Is our fellow colleague in jail for tweets?

Is our fellow colleague in jail for tweets?

When I took a quick look at the indictment prepared for the executives of daily Cumhuriyet and the Cumhuriyet Foundation, one of the strange aspects among many that drew my attention was the focus on the intense communication traffic between journalist Kadri Gürsel and the Fethullahist Terrorist Organization (FETÖ). 
 
Among 19 defendants, Gürsel seems to be the person who has had the most communication with FETÖ members. It says in the indictment that Gürsel has “communication records” with 92 suspects who were users of ByLock, a smartphone application that came into prominence after July 15, 2016, and 21 people who are under investigation launched into FETÖ. In this case, Gürsel, accused of assisting FETÖ, has communicated a total of (92+21) 113 FETÖ suspects. The space covering these contacts of his is 11 pages in the 306-page indictment. 

If I had not personally known Gürsel, maybe I would have taken this claim seriously to a certain extent. I worked with him closely for almost five years for the daily Milliyet between 2005 and 2009; then our acquaintance continued.  

I can say that I know his world views very well; the perspective on life of this friend of mine, who I am proud to have known and to have worked with. He is a person with a categorically negative view toward the Gülen community. Also, as certain liberal and leftist journalists and writers have done, he did not flirt with the community in the past; he set up a thick wall between himself and them. 

Gürsel was able to convey a public message through main opposition Republican People’s Party (CHP) deputy Utku Çakırözler, who visited him in Silivri Prison last week. Gürsel totally rejected the claims and had a logical explanation on how the prosecutor had based these accusations.  

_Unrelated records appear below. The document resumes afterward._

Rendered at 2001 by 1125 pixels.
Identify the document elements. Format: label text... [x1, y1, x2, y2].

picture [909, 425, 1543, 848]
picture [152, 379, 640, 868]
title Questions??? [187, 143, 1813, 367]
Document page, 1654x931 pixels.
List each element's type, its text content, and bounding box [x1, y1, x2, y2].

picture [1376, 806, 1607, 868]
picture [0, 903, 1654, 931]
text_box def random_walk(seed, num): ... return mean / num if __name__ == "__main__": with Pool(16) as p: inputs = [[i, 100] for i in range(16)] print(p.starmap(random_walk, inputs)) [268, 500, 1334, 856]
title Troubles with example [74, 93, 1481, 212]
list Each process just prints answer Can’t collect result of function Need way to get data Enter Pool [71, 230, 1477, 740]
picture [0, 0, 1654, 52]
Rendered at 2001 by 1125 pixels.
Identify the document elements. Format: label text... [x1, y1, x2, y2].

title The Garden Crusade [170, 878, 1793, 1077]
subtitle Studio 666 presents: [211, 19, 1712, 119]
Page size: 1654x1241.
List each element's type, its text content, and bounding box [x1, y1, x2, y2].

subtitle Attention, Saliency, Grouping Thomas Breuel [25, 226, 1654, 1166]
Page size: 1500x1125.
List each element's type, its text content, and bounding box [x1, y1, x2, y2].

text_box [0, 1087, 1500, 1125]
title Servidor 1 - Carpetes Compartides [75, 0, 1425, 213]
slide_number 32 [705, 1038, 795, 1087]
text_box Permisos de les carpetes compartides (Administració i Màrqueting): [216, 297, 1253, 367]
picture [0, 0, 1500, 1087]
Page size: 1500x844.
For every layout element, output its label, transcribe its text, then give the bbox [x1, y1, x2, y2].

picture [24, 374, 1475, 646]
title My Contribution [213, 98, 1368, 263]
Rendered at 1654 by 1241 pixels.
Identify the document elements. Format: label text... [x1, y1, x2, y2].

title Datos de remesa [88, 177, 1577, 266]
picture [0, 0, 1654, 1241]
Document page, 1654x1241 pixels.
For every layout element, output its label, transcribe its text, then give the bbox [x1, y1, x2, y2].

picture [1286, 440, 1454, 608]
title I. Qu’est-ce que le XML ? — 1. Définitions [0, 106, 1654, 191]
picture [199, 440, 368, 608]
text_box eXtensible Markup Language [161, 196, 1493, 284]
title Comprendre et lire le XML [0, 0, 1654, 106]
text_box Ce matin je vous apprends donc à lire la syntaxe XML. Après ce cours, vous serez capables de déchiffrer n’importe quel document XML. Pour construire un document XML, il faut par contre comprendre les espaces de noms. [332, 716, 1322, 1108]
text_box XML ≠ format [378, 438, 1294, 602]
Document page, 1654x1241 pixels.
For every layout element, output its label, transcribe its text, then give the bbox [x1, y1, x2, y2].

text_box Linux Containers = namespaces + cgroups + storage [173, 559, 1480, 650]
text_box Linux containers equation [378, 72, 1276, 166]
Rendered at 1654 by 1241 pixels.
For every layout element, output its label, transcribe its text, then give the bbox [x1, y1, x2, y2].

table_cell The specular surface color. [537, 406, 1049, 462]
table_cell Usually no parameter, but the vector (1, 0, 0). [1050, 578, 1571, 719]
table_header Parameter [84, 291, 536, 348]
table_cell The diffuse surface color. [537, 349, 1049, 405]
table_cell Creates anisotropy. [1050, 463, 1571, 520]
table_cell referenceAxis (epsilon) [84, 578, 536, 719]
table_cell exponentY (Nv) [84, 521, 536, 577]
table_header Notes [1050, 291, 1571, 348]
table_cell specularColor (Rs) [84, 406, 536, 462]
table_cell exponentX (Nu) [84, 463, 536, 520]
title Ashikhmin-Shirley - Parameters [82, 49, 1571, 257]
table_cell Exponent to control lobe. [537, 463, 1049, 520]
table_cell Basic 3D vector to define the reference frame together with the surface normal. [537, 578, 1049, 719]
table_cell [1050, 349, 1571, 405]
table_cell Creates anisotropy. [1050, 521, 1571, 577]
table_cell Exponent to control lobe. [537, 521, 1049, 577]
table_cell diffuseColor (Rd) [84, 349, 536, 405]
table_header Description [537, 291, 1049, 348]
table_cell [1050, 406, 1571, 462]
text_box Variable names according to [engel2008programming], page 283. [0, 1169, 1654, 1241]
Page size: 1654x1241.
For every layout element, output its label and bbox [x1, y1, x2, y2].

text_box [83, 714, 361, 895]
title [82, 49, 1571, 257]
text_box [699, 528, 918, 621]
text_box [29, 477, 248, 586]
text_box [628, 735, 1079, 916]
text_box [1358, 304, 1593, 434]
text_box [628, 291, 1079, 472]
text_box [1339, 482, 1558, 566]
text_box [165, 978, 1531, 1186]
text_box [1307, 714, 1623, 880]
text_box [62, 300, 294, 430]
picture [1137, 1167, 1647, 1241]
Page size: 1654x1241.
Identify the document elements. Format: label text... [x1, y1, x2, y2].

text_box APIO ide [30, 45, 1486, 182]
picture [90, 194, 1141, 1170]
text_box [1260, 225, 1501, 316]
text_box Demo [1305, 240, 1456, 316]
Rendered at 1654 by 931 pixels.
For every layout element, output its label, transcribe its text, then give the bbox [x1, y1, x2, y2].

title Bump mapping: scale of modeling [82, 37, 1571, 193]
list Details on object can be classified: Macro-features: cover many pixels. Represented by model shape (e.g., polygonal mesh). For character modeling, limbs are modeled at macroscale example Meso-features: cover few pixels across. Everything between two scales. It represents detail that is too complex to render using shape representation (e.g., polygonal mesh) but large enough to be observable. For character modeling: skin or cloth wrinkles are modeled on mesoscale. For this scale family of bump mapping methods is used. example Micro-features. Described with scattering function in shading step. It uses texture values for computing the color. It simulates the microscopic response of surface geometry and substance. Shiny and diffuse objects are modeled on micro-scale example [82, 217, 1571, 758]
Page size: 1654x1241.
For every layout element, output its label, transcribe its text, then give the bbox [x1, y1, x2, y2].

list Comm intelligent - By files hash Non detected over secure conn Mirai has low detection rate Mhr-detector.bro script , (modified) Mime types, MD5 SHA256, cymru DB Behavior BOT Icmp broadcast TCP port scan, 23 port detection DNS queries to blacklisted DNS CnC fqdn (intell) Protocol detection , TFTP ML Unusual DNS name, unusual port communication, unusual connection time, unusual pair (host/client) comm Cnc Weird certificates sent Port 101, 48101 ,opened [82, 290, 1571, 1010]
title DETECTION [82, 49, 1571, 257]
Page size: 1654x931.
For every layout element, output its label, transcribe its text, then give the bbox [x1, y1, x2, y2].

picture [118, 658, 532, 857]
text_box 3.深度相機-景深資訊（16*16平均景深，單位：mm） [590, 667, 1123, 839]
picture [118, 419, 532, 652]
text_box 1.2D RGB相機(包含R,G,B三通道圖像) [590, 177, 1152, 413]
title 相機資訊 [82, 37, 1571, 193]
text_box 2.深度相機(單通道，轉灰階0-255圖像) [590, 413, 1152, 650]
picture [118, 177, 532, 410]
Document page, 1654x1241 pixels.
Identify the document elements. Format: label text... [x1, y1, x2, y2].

What Gürsel remembered was that in 2014, when the wave of mass arrests of Gülenists started, he received hundreds of text messages on his mobile phone from what he believed were from Fethullahists asking him to take action. At that time, Gürsel was an active journalist, hosting a television show. These short messages may have been considered as communication. “But I never contacted them. I did not even answer them. It is against the natural flow of life that I am in contact with so many people from different professions and in different regions of Turkey,” he said. 

Another aspect our colleague has suspected is that there could be ByLock users and thus FETÖ suspects among his 350,000 odd followers on Twitter who may have retweeted his posts, which might have prompted the prosecutor to regard them as “contacts.” 

Gürsel called on the judiciary to explain the nature of the communication. “Did they call me, did they send a message, or did they retweet? Or have I called them?” he asked.  

This is more than a Kadri Gürsel problem; it is a problem concerning every citizen. The messages you have posted on social media can be shared and multiplied by people you don’t know. If there is a person who has downloaded the ByLock program on their cell phones among those who shared your tweet, does this mean you are associated to FETÖ? 

Let us not forget there are more than 200,000 ByLock users in Turkey. This is a dangerous path for all Turkish citizens, since it contains the possibility that the text messages sent to your phone can be used as a criminal charge against you some day. 

Apparently it has become a legal routine for prosecutors to accuse any citizen using social media for messages that they are at the passive recipient end of. 

“A message you get on your cell phone, the sharing of your messages that you have posted on social media or receiving an email on your email account and that this action was done by a person who is a ByLock user do not constitute any criminal liability from your point of view. Moreover, a ByLock user may call you and you can pick up, you can listen to him and talk to him. The important aspect here is whether there is a criminal intention there. For it to have criminal intentions, you should know that that person is a ByLock user; also you should be aware that the communication set up with you is affiliated with the illegal ByLock activity or a criminal activity. Only then there could be a criminal intention. In Gürsel’s case, none of these are true,” Gürsel’s lawyer Köksal Bayraktar said.  

Since there is a dangerous trend here, which could happen to any citizen, I especially wanted to focus on this aspect of the indictment.